→ Consigne
Poursuivez l'extrait consacré au regard de Malek Bennabi sur le cheikh Ben Badis en reprenant juste après sa dernière phrase.

→ Extrait source
=====

En effet, celui qui décrit une personne et son action le fait en fonction d’un regard singulier porteur de son identité individuelle propre. Dans le regard de Malek Bennabi sur le cheikh Abd el-Hamid Ben Badis, nous apprenons autant de choses sur le penseur Algérien et sa pensée que sur le président-fondateur de la l’Association des Oulémas et chef de file du mouvement réformateur algérien.
Avant de rentrer dans le vif du sujet, il est important de noter que les deux personnages, étudiés ici, sont deux des plus grandes figures de l’Islam de l’Algérie contemporaine. Le cheikh Abde el-Hamid Ben Badis est la grande figure du mouvement réformateur en Algérie.
Il représente, à l’instar du cheikh Mohmmed Abduh en Egypte, le ‘alim de formation classique s’engageant pour la promotion d’une réforme culturelle et religieuse. Malek Bennabi, quant à lui, est la figure même de l’intellectuel musulman connaissant à la fois les références culturelles arabo-islamiques et la culture occidentale.
Cette double culture permit à l’intellectuel Algérien de développer une pensé singulière à la fois proche de celle du mouvement réformateur algérien mais en même temps critique vis-à-vis de celui-ci.
Malek Bennabi était conscient qu’il était difficile pour lui de porter un regard détaché, « neutre », sur l’action d’un homme qu’il avait admiré et qui fut son contemporain. Il reconnaissait qu’il lui manquait le recul du temps pour porter un regard global sur la pensée et l’œuvre du cheikh Abd el-Hamid Ben Badis.
Selon le penseur Algérien, « parler de Ben Badis alors que l’écho de sa voix vibre encore à nos oreilles, alors que sa figure n’a pas encore pris cette mobilité éternelle qui permet à l’historien de lire ses traits définitifs, est une tâche quelque peu malaisée pour un homme de cette génération. Il faudrait plus de recul. Ben Badis est encore trop près de nous. Son nom nous impose d’abord une image familière de l’homme que nous connaissons. Nous le voyons marcher de son pas menu par les ruelles du vieux Constantine, saluant ce groupe, s’arrêtant à celui-ce pour demander des nouvelles d’un absent ou d’un malade »[1].

=====

→ Liste des lignes
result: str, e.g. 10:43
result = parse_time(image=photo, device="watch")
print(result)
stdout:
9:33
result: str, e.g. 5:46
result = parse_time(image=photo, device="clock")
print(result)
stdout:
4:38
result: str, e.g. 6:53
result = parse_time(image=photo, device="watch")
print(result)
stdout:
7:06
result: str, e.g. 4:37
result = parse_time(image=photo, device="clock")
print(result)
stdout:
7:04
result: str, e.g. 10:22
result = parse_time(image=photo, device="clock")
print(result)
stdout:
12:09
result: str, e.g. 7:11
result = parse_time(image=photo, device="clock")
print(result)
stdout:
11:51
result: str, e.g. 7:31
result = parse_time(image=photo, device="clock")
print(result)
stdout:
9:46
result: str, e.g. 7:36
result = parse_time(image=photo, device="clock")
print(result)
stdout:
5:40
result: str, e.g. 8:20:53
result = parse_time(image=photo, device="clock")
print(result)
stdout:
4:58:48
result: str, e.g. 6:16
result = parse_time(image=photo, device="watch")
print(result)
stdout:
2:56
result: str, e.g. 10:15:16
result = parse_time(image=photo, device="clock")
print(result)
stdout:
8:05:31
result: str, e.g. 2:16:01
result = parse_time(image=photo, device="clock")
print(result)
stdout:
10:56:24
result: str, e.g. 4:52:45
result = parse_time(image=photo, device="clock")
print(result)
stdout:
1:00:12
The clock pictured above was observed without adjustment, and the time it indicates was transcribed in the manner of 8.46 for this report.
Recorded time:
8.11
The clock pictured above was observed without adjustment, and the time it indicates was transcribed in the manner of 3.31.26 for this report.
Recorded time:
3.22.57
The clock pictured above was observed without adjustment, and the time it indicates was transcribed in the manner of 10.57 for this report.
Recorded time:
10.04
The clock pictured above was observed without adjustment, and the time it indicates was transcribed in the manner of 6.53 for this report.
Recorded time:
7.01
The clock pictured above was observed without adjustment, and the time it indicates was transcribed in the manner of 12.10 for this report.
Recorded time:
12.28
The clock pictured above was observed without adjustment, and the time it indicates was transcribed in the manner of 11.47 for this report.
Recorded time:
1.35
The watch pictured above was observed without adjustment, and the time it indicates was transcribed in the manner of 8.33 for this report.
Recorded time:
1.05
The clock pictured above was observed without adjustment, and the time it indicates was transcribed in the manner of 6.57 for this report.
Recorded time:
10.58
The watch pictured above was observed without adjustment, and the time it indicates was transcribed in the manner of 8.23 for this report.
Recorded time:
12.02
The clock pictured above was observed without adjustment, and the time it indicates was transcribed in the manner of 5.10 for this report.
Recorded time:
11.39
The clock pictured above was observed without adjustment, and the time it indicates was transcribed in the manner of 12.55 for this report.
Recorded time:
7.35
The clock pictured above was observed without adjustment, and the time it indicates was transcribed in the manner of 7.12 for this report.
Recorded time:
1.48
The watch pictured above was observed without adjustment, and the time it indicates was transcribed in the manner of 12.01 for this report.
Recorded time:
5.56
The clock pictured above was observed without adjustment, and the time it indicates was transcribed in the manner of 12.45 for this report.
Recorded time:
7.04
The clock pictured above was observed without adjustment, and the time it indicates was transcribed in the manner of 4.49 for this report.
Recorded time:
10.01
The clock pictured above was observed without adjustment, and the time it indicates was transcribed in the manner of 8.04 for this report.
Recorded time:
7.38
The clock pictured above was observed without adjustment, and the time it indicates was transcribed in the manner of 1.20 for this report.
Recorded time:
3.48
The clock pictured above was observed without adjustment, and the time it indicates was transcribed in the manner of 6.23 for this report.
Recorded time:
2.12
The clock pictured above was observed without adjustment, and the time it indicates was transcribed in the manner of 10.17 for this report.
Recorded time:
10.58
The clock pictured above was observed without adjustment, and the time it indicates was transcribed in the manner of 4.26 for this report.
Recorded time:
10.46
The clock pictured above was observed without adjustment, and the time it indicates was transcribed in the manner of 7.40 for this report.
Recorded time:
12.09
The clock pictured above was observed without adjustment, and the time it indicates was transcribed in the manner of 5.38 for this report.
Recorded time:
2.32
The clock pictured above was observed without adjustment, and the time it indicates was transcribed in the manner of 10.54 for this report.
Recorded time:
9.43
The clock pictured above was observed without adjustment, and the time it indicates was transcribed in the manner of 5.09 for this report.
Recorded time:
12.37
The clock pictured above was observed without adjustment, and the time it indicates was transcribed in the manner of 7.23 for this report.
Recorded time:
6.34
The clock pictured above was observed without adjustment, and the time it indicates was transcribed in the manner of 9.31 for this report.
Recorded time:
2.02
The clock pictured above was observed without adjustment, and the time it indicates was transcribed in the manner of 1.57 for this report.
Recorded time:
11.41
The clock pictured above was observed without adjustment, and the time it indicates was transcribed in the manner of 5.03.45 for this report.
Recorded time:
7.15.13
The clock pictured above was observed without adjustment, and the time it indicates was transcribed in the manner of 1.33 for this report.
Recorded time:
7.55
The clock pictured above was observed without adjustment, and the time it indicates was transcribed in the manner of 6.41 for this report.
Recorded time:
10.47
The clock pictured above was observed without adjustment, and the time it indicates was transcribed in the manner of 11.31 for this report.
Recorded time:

=====

→ Résultat de l'exercice
Dans les écrits de Malek Bennabi se rapportant au cheikh Abd el-Hamid Ben Badis, la question, pour l’auteur de « vocation de l’Islam », n’était pas tant de présenter celui-ci dans les détails de son existence que de tirer de la figure du cheikh ce qui pouvait servir à l’édification culturelle, religieuse et même idéologique de ses contemporains.
Cette question était posée par le penseur Algérien dans les premières lignes du premier article qu’il consacra à Abd el-Hamid Ben Badis en 1953 : « comment dégager une figure de Ben Badis qui soit valable pour ses compatriotes qui l’ont connu et pour le postérité ? »[2]. « C’est pourquoi, selon Malek Bennabi, Ben Badis ne doit pas, comme une figure du passé, être relégué dans une galerie rétrospective. Sa présence salvatrice parmi nous doit être comme elle l’était dans le combat islahiste[3]. La présente génération doit reprendre les tâches un peu oubliées avec le même élan créateur de jadis »[4].
Dans cette perspective, Malek Bennabi a étudié la pensée et l’action du fondateur de l’association des Oulémas d’abord dans le but d’inspirer la pensée et l’action de ses contemporains.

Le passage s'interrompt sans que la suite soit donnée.